Formerly cumbersome multiple remote broadcasts are now a snap due to the way the increased numbers of ISDN connections are handled in the studio upgrade. These upgrades better serve the specific needs of their affiliates. The new equipment also helped ESPN launch its new ESPN Audio Cut service. Audio Cut is broadcast twice a day, and features the most timely, poignant news bytes from the world of sports.

ESPN Radio is now fully immersed in the 21st century. The new studios in Building 2 at the ESPN Campus are found just south of the main ESPN News room and north of the television studios. The current staff of 70 sports-minded people deliver more than 24 hours of live — never automated — programming to its 700-plus affiliates and 17 million weekly listeners across the country, including those in key markets such as Cincinnati, Chicago, Los Angeles, Pittsburgh, Dallas, Hartford, CT, New York, Phoenix, Norfolk, VA, and Louisville, KY.

Needless to say, the employees think they've died and gone to digital heaven. Following the requisite initial apprehension of moving into the new office, staff members quickly embraced the unfamiliar gear, observing noticeable time-savings on all their projects. The new equipment even challenged the staff to find better methods to perform their tasks more productively.

And whether the station personnel like it or not, the temporary facility in Building 5 is going to stay there permanently. ESPN Radio is improving it to use for additional production, pilot system development and as backup to the new facility. The studios still contain their BMX III and Yamaha 02R consoles. The Datatek router is now connected to a new SAS 32KD router, with plans for upgrades. An audio delivery pilot system has already been installed and was used for training and ingest during construction. Also, a large portion of the 3,000 square feet of office space will remain in use by other radio staff members.
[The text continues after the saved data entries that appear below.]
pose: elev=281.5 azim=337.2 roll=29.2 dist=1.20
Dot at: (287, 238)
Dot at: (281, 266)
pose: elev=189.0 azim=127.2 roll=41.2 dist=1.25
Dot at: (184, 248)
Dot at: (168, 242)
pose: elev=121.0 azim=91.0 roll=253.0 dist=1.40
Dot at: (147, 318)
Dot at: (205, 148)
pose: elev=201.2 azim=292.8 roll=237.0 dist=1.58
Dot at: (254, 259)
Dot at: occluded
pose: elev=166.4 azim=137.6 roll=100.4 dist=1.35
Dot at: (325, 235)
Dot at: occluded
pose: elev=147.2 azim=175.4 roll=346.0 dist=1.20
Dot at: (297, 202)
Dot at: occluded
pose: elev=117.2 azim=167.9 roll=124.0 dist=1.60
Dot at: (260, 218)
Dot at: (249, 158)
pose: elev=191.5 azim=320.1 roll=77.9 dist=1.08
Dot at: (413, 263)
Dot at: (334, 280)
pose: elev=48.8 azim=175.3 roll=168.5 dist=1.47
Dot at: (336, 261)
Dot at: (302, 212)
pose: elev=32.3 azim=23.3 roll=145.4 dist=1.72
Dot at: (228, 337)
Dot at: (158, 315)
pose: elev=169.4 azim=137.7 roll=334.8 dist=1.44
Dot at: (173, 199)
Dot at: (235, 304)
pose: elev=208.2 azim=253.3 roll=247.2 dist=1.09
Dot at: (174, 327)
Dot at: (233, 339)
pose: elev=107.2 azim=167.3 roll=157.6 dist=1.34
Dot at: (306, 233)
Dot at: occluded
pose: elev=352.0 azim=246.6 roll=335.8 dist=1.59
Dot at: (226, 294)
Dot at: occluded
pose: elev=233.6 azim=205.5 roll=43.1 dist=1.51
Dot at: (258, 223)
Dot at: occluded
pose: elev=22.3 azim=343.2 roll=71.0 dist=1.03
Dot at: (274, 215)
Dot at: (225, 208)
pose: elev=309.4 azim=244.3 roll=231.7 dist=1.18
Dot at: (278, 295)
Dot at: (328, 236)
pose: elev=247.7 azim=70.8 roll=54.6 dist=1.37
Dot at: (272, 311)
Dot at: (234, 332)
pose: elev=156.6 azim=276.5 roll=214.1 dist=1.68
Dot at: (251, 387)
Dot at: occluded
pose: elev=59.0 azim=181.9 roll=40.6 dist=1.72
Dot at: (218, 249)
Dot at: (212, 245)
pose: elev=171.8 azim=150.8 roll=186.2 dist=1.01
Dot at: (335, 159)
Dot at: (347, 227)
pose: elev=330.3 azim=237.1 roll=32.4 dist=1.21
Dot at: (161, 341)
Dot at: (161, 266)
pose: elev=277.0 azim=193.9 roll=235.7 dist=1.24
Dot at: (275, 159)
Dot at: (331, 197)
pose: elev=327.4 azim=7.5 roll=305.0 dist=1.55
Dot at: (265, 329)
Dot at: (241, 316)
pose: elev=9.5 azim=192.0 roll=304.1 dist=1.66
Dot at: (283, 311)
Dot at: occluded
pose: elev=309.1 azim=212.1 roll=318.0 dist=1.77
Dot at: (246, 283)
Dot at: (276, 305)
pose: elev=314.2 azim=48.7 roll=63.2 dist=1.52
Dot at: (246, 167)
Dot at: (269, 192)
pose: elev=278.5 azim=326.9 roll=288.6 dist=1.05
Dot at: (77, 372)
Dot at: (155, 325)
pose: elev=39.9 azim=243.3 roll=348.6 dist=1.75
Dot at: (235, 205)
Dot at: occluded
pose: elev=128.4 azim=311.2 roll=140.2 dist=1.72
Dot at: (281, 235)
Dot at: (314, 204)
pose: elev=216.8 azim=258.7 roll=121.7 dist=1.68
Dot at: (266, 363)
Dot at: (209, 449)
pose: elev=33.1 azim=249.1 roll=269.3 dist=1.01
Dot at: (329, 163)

What's next for ESPN Radio? The major sports network's new studios will soon be networked with the studios at ESPN, ESPN2 and ESPNEWS. This plan will make it possible for Radio and Television to easily exchange sound bites from interviews and sporting events. Presently, the new facility has given ESPN Radio a much-improved audio presence; and even better, more programming elements to inform the hoards of dedicated sports fans tuning in every day. ESPN Radio promises to never disappoint its loyal listeners as the network continually innovates with new programs and more exciting ways to deliver them.

Equipment List

AEQ Course, Eagle and Swing codecs
Aphex 1788 Mic preamps
Comrex Matrix ISDN codec
Electrovoice RE-27ND mics
Enco Systems digital workstations
ESE timers
Eventide BD500 delays
Evertz 7700 series conversion/distribution
Forecast Consoles studio cabinetry
Genelec 1029A, 1030A, 7060A monitors
Genelec speakers
Harris Intraplex
Harris Pacific BMX digital consoles
Leitch clocks
Logitek Remora console
Musicam CDQ1000 codec
Omnia FM3 processor
RPG Diffusor Systems acoustic materials
RTS ADAM intercom
Sierra Automated Systems 32KD router
TC Electronic System 6000
Telex intercom
Telos 2101 phone hybrid
Telos Zephyr, Zephyr Express, Xstream and Xstream MXP codecs
Wohler audio monitors

Singer is a freelance writer and former radio engineer based in Cincinnati.